市川よみうり04-00
市長の教育行政介入は越権行為論
市川市は来年度から、こどもと生活支援部を仮称・こども部に改組するため、4月から同市教委を含めた「こども施策一元化プロジェックト」を発足、現在協議を行っている。協議内容は「子供自身が意見を表明し、参加できる施策のなかから、特に心身の発達に重要な時期である小学生の放課後の居場所づくりを中心に検討」(同部)。しかし、こども部の設立に異論も出ている。教育現場の責任者である最首輝夫同市教育長は、「体制さえ整っていればいうことはない」といいながらも、「教育行政は独立性・中立性の立場。地道に行って、結果が出るまで時間がかかるもので、長年の経験を伴う専門性が要求される」と市長の考え方を暗にする。
さらに「市長が教育行政にまで口を出すのは越権行為。教委を自分の傘下に置きたい政治家の発想」と一部の市民からも厳しい意見が出ている。市幹部のなかからも「機構改革も名前だけを変えても、職員意識は変わらない」「急ぎ過ぎ」などの不満もある。

_ _ _ _ _ _ _

• **練習問題**:
[A] 引用文のうち「さらに」で始まる段落を、主な内容を残したまま短い箇条書きにまとめよ。
[B] 引用文によると、こども部への改組に向けた協議で中心に検討されているのは何か。

_ _ _ _ _ _ _

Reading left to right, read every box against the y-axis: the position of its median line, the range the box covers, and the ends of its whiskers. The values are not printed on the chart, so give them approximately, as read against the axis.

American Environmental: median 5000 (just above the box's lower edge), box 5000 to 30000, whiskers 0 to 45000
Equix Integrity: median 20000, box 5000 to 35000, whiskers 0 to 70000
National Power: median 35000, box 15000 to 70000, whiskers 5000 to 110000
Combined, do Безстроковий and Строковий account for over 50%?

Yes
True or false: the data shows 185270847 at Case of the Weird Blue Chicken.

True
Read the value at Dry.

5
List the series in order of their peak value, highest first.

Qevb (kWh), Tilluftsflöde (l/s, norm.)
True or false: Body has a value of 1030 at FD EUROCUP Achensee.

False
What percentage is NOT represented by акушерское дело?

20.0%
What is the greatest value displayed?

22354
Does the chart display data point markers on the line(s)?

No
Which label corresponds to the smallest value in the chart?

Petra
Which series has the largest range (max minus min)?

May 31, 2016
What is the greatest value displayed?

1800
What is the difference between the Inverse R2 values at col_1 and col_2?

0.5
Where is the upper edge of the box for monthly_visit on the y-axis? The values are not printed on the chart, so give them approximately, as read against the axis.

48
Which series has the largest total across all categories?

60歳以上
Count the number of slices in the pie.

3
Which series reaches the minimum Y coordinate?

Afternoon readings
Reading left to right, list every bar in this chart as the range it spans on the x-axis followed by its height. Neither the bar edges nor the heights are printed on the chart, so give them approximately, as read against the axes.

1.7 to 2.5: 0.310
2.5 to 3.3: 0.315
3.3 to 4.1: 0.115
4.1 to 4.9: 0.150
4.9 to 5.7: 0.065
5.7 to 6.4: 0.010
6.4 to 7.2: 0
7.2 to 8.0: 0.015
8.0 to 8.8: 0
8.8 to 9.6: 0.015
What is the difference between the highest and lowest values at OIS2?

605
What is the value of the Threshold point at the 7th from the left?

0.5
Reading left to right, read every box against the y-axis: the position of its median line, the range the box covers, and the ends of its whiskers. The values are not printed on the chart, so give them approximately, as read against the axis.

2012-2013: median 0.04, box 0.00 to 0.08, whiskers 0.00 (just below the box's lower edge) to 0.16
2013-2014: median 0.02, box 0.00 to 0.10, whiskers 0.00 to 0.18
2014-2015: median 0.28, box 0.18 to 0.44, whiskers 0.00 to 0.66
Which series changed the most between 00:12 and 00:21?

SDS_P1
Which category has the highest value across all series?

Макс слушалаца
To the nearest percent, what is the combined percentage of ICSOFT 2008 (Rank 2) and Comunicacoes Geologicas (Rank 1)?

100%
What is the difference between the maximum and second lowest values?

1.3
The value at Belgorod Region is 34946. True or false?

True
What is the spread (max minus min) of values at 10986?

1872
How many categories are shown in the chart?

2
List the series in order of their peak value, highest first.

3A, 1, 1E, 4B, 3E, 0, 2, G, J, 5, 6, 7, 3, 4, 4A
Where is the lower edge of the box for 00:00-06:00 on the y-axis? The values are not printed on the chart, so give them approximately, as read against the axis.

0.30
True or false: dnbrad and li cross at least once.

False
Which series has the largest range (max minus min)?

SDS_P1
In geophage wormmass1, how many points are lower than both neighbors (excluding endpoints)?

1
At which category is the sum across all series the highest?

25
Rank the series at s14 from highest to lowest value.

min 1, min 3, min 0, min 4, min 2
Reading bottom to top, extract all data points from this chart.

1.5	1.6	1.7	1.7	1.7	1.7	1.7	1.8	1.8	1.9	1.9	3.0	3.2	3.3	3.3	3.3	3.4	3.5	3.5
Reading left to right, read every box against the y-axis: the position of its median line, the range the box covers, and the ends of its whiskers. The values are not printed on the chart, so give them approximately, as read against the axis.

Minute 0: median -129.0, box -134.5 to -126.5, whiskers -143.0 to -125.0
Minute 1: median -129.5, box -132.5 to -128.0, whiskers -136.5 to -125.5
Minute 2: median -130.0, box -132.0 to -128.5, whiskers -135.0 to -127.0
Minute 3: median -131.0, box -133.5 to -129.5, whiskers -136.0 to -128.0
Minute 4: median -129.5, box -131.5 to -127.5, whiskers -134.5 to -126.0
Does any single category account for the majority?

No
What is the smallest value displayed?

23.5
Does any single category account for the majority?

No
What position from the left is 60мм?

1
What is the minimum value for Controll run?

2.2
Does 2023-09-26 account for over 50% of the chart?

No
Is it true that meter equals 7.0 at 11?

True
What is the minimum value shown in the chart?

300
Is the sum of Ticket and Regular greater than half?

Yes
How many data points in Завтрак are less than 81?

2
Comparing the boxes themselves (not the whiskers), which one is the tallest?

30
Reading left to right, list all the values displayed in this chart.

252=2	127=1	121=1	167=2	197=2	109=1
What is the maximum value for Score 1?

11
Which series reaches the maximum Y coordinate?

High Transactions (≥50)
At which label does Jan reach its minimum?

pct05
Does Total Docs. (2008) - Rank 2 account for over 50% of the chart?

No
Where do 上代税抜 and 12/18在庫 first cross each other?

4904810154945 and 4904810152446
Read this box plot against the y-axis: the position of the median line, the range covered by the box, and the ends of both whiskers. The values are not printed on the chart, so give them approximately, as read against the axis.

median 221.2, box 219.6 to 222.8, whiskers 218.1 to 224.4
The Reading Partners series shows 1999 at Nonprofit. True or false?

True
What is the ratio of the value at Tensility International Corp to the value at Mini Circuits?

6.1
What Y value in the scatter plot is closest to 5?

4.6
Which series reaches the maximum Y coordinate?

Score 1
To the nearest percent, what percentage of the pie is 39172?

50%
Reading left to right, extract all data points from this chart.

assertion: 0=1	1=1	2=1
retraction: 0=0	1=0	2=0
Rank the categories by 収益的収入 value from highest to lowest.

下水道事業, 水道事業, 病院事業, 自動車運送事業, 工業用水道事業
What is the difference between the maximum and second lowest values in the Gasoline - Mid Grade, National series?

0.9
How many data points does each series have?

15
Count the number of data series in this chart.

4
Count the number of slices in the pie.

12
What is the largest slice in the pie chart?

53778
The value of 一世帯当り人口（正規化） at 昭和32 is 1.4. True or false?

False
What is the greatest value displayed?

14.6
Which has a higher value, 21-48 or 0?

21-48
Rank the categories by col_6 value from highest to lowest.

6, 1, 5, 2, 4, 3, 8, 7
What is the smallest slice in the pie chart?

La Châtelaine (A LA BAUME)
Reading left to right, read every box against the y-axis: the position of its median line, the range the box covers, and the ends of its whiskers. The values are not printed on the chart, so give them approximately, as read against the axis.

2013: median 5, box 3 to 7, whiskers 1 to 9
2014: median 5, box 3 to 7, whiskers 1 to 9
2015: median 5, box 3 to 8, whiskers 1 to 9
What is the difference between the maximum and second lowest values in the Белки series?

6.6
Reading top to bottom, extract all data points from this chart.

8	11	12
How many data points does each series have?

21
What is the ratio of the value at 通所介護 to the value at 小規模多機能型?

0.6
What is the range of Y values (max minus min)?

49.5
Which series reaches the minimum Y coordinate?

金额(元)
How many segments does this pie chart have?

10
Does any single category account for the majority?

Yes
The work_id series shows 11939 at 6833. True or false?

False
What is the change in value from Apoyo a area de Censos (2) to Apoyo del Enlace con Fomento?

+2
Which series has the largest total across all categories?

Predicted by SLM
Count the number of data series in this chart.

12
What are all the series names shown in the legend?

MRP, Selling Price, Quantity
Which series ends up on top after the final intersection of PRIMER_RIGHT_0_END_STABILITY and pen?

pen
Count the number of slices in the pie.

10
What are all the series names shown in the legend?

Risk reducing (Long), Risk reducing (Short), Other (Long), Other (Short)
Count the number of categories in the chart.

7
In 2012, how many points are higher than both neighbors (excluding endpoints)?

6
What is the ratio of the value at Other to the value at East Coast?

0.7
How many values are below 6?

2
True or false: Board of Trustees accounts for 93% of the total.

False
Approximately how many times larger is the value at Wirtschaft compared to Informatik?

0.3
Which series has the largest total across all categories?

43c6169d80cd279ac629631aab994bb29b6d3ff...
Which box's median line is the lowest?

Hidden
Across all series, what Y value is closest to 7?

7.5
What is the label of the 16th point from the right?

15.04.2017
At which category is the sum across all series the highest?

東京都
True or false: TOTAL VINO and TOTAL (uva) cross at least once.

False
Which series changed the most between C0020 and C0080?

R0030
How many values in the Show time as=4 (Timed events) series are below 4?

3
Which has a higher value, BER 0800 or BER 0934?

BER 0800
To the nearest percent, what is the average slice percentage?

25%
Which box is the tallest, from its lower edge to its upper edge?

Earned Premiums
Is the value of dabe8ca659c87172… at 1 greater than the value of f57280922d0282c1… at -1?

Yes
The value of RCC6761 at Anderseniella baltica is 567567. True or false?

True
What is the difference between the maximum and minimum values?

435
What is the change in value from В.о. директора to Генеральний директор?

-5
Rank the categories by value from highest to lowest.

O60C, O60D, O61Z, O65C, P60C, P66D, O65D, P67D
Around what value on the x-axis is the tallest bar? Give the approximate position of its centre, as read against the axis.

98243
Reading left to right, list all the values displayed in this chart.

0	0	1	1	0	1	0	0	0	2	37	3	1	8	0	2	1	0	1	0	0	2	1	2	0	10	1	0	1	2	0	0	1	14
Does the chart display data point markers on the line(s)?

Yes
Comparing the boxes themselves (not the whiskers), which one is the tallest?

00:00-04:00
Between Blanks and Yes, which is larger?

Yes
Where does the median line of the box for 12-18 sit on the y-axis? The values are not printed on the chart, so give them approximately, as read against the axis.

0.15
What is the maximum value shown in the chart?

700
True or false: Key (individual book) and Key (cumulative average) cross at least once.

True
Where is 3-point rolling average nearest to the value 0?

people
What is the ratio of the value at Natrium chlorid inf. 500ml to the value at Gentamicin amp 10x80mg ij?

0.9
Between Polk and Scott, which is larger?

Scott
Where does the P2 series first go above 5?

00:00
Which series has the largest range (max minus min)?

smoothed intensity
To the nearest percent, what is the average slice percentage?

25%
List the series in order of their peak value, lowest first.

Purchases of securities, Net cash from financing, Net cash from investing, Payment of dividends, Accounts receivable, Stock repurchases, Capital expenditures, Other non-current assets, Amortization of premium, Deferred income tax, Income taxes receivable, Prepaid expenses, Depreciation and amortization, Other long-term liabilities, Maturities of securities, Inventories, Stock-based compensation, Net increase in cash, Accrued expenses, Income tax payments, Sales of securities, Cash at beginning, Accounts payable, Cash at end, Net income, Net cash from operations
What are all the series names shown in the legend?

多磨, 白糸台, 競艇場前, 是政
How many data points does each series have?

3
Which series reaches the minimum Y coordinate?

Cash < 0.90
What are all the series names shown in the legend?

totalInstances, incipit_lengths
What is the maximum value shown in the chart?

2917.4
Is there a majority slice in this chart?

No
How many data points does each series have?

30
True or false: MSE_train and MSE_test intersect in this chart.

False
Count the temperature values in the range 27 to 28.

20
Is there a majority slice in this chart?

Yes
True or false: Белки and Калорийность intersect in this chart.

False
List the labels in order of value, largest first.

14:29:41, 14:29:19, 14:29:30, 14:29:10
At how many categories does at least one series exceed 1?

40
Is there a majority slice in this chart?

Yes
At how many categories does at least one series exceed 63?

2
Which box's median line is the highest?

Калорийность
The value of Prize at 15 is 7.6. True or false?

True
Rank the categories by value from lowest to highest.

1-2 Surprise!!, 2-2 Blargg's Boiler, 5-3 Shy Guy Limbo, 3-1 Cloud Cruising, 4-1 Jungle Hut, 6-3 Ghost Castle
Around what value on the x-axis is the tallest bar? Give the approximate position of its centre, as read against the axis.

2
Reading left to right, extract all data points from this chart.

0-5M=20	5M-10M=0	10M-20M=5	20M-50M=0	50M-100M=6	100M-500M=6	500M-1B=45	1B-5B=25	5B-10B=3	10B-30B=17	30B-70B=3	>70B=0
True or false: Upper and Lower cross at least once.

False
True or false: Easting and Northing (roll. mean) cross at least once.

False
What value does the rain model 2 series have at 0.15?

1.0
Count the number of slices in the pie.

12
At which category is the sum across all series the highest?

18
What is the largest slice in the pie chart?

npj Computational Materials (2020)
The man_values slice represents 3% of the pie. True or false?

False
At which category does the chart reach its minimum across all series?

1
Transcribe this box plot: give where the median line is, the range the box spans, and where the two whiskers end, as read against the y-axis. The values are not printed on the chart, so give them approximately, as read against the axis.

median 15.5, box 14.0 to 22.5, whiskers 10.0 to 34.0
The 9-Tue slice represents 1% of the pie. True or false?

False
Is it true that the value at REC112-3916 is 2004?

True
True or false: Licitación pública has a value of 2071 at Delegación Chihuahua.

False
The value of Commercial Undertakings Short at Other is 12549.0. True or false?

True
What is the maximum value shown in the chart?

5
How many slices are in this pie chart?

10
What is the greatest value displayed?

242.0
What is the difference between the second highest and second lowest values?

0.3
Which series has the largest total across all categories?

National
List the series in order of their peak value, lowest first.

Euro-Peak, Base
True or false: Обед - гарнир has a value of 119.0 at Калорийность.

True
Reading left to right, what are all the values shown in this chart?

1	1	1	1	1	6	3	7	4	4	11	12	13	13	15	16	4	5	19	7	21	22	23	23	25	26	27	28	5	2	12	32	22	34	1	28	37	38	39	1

_ _ _ _ _ _ _

• **各問の解答**:
[A]
- 一部の市民からは、市長が教育行政に口を出すのは越権行為であり、教委を傘下に置きたい政治家の発想だという厳しい意見が出ている。
- 市幹部の中にも、名前だけ変えても職員の意識は変わらない、急ぎ過ぎだといった不満がある。

[B] 小学生の放課後の居場所づくりである。